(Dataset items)
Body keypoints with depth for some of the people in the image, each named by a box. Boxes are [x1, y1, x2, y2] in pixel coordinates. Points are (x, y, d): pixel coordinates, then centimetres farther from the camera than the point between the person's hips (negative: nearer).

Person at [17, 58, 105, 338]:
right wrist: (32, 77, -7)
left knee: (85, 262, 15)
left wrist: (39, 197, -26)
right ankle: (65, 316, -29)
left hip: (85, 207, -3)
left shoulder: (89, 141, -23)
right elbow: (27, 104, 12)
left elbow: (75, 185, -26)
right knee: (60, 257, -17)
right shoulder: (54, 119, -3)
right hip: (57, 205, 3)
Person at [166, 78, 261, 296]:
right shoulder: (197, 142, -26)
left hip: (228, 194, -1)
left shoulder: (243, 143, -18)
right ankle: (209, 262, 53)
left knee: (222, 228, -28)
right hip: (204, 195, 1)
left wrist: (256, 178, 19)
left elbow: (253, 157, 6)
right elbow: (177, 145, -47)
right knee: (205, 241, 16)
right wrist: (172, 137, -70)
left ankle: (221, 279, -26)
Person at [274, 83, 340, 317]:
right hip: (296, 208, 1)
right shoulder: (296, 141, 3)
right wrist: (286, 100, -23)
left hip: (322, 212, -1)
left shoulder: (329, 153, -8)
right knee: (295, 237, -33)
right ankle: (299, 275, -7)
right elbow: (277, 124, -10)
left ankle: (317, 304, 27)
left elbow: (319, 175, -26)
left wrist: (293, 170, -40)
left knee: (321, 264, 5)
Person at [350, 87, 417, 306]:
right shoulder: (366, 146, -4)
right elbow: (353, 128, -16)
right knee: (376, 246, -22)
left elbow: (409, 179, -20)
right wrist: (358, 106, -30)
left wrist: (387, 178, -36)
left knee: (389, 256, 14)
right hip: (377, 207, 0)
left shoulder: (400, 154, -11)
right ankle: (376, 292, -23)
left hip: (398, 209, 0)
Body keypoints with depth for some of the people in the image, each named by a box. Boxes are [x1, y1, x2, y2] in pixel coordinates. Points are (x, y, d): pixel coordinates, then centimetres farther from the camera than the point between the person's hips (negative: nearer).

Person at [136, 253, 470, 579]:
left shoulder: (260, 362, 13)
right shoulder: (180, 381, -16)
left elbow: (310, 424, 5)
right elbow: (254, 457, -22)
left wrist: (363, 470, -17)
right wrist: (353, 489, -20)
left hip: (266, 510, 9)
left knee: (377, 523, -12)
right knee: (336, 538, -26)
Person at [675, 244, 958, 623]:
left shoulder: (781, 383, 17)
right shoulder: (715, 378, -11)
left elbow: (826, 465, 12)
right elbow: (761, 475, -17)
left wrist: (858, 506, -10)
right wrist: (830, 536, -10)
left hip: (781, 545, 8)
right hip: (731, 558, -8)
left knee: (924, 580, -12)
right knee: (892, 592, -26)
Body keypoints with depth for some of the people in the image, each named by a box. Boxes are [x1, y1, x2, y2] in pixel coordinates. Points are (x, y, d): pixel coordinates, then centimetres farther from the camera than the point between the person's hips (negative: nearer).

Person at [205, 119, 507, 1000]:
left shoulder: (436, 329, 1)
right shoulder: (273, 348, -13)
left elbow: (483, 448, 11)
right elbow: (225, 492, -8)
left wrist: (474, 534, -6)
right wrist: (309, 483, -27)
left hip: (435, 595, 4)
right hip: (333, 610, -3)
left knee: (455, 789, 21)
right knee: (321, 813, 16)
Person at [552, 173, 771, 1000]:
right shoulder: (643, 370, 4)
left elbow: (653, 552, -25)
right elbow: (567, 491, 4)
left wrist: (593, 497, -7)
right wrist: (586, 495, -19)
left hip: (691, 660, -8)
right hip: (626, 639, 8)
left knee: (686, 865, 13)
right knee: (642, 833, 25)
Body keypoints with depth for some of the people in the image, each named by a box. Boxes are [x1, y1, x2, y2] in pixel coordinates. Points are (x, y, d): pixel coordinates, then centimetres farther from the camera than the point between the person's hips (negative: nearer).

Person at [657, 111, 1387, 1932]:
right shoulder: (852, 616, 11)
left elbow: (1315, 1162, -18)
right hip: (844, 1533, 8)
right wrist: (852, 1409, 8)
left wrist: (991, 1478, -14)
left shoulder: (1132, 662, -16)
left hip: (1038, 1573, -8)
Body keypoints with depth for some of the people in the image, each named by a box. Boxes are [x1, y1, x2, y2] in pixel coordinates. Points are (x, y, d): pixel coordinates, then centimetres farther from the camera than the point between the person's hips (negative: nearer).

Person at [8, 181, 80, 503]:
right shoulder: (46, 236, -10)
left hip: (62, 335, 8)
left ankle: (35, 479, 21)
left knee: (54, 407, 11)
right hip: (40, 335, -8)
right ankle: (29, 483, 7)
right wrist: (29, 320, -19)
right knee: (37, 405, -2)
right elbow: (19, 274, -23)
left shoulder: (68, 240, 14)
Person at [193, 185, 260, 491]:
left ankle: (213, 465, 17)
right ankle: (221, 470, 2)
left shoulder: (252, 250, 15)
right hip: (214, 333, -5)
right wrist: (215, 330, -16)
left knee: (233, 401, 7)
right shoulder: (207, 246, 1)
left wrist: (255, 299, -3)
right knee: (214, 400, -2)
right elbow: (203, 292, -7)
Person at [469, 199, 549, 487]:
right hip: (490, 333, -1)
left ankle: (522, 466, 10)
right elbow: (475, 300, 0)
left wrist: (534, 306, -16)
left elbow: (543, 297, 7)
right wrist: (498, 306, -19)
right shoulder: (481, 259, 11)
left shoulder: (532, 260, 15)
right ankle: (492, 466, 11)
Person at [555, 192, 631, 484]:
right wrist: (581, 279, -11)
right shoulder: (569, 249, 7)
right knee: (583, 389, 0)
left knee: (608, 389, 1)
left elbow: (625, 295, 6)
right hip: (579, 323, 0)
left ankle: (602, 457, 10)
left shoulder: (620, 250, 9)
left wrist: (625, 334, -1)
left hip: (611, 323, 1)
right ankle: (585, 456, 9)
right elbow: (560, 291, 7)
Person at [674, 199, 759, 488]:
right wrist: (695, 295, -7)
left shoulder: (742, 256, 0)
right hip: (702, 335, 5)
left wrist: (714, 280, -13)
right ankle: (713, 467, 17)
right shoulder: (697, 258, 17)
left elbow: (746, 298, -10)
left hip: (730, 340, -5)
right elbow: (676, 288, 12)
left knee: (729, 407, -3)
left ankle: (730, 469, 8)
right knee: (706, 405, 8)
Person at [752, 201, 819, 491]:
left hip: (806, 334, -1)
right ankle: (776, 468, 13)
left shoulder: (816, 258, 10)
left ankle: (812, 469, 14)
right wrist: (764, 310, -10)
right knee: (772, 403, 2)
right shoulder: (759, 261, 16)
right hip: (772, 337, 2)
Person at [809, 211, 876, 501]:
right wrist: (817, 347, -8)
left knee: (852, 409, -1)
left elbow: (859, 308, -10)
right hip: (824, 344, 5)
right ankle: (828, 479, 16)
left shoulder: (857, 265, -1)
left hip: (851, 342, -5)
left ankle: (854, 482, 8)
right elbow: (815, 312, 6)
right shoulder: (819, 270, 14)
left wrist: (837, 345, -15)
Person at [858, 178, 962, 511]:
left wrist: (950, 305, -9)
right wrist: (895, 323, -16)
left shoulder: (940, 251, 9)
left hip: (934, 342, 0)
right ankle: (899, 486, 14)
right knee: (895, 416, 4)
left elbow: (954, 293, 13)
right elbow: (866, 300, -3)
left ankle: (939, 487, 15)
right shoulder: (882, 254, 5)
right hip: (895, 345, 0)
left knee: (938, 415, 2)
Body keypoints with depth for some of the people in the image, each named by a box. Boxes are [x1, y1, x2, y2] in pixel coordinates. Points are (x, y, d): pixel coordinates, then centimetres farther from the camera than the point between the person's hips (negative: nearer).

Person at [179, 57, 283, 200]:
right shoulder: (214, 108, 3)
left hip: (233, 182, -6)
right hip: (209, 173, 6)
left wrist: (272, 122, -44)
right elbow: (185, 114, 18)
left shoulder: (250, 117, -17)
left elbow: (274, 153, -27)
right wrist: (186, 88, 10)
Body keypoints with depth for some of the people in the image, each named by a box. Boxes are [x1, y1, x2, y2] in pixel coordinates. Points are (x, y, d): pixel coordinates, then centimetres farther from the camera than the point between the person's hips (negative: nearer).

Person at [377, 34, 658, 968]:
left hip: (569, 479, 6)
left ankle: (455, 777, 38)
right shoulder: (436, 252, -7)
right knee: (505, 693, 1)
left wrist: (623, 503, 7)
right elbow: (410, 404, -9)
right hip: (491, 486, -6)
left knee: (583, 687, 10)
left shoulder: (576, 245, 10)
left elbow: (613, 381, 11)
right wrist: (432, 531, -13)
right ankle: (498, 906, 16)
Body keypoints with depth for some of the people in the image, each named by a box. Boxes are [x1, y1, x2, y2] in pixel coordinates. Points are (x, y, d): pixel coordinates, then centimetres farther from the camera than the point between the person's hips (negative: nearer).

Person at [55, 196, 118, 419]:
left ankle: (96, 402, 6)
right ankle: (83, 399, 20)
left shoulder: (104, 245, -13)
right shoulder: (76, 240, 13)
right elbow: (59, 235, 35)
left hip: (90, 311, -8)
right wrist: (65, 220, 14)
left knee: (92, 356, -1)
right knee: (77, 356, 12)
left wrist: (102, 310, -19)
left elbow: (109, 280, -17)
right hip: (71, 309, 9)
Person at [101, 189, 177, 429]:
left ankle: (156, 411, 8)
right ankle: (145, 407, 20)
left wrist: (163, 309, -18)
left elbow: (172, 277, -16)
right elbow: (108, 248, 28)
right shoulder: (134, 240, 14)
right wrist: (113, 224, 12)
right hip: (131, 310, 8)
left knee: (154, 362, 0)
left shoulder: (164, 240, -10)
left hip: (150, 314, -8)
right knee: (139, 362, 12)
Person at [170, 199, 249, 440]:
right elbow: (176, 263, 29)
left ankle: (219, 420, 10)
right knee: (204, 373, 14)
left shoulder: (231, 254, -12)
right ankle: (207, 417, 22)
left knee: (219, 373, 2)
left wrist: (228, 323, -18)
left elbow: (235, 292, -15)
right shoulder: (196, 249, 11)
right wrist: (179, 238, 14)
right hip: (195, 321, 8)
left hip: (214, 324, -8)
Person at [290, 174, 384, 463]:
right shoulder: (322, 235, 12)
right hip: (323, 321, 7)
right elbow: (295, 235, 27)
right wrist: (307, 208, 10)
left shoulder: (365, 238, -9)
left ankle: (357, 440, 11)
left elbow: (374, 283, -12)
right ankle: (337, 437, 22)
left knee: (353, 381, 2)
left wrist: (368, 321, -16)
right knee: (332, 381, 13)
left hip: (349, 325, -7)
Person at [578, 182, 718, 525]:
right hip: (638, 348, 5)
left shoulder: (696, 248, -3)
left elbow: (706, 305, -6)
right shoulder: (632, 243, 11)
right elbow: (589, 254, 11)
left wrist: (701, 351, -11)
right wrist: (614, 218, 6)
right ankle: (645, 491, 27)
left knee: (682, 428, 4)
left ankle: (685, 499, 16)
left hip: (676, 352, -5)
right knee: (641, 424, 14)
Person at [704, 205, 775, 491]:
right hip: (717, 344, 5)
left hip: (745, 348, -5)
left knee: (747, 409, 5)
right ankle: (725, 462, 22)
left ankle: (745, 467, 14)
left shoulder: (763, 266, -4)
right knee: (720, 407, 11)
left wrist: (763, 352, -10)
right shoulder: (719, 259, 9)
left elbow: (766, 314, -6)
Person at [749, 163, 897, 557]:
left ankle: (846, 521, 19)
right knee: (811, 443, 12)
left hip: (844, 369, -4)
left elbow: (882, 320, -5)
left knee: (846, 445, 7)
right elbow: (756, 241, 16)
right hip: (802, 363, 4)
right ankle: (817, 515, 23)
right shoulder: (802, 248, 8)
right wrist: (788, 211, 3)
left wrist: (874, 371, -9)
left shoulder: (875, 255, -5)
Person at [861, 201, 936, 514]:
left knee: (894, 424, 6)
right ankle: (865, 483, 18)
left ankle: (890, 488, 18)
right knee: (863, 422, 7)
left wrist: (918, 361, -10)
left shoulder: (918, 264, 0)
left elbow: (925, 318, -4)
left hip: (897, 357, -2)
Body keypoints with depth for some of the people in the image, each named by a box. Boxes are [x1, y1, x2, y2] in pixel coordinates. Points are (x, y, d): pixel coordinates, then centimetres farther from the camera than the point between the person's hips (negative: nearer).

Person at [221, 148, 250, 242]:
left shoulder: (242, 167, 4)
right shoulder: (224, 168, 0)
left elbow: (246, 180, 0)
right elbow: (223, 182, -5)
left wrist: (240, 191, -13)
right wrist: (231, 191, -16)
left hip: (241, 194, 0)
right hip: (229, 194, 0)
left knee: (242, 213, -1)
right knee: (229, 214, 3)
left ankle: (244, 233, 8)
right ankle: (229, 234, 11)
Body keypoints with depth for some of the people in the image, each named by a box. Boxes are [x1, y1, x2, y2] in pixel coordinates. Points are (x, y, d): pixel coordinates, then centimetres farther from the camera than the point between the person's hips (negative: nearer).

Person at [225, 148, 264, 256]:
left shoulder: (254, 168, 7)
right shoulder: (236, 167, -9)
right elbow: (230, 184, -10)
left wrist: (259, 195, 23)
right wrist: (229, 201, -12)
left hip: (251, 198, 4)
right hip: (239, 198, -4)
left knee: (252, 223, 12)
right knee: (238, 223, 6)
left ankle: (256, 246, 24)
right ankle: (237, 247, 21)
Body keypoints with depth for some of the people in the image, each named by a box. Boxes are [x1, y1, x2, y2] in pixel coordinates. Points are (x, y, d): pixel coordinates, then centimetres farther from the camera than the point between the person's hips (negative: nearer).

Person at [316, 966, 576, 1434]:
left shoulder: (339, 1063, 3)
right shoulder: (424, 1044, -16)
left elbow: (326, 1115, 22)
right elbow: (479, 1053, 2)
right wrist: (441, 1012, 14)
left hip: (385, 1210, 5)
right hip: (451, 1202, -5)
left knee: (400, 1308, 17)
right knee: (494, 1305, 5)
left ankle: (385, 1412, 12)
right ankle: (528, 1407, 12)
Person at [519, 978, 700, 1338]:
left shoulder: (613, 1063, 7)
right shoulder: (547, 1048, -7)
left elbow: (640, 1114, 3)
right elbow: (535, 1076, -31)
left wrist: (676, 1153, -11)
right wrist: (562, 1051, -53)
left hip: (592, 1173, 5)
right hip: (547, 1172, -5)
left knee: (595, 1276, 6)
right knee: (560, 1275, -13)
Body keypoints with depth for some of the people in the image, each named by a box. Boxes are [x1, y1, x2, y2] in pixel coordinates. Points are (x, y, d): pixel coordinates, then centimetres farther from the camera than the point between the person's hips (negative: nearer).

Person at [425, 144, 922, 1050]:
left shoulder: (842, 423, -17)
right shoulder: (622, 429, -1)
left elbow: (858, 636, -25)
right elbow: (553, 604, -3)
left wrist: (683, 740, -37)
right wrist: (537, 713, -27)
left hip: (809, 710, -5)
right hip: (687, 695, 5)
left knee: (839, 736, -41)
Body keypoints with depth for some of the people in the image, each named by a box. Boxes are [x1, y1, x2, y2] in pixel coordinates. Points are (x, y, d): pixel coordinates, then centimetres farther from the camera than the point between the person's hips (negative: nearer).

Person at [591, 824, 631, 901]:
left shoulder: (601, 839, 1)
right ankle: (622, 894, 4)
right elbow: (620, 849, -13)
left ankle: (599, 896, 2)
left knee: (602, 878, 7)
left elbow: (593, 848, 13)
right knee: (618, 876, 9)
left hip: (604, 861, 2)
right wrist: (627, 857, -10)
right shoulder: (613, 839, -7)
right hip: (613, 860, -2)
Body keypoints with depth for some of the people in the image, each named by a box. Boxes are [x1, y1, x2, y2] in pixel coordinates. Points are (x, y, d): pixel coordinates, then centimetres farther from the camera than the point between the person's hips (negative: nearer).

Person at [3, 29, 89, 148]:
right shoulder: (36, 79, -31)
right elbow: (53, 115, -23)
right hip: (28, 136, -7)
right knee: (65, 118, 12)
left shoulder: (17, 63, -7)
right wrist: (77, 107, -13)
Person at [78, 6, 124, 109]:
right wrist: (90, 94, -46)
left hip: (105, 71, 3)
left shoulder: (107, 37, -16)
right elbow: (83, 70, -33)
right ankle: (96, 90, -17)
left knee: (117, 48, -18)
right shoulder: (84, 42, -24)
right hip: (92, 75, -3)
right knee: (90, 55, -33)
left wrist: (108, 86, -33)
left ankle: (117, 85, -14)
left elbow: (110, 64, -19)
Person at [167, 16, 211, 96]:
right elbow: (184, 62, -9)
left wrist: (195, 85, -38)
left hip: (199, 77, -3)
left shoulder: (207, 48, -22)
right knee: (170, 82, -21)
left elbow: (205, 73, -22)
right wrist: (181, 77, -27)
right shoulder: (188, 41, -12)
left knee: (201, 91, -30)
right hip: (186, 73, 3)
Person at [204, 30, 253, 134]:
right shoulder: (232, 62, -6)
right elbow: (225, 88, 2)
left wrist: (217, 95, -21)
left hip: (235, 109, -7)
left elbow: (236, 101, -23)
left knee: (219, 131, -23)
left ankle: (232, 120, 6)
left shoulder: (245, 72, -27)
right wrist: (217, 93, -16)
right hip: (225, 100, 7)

Instructions to follow: Among the entries above, the line containing "left knee: (377, 523, -12)", the line containing "right knee: (892, 592, -26)", and all lines between them are to be restated word for word; nothing else belongs in the reply.

Reply:
left knee: (377, 523, -12)
right knee: (336, 538, -26)
Person at [675, 244, 958, 623]:
left shoulder: (781, 383, 17)
right shoulder: (715, 378, -11)
left elbow: (826, 465, 12)
right elbow: (761, 475, -17)
left wrist: (858, 506, -10)
right wrist: (830, 536, -10)
left hip: (781, 545, 8)
right hip: (731, 558, -8)
left knee: (924, 580, -12)
right knee: (892, 592, -26)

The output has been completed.